DIRECTIONS
Gather every line in the entries below that contains the string "fáscia". Case counts.

Items from a data source
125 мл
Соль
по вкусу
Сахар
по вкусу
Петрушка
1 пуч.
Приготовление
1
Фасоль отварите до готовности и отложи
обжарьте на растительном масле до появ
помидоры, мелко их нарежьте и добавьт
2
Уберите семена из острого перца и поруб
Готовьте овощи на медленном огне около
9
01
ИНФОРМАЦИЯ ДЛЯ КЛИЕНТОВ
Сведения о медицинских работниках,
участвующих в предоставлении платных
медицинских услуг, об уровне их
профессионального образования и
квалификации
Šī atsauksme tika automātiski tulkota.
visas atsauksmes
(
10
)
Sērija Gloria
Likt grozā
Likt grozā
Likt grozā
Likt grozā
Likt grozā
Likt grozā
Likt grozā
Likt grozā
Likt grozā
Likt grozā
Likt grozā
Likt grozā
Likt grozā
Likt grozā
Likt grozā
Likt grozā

* * *

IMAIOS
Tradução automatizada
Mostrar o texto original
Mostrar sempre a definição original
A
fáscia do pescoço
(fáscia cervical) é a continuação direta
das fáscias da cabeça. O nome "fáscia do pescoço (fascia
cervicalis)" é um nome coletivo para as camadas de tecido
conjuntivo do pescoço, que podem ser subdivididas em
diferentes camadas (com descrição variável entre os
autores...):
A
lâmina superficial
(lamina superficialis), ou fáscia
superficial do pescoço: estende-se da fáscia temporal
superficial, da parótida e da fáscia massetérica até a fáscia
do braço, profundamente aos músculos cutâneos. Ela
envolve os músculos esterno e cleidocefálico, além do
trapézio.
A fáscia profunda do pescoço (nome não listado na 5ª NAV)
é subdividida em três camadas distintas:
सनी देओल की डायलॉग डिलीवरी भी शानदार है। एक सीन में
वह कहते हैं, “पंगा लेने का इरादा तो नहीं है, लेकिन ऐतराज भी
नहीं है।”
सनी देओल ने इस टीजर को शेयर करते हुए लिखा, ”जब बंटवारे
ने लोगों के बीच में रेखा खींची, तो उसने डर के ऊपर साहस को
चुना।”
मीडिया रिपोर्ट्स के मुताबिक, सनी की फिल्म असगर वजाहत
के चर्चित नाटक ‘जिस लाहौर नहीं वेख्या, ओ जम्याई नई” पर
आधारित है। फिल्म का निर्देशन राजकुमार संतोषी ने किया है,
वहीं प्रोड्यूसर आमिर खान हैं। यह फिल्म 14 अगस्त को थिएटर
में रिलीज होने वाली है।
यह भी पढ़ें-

REPLY
fáscia do pescoço
(fáscia cervical) é a continuação direta
das fáscias da cabeça. O nome "fáscia do pescoço (fascia
(lamina superficialis), ou fáscia
superficial do pescoço: estende-se da fáscia temporal
superficial, da parótida e da fáscia massetérica até a fáscia
A fáscia profunda do pescoço (nome não listado na 5ª NAV)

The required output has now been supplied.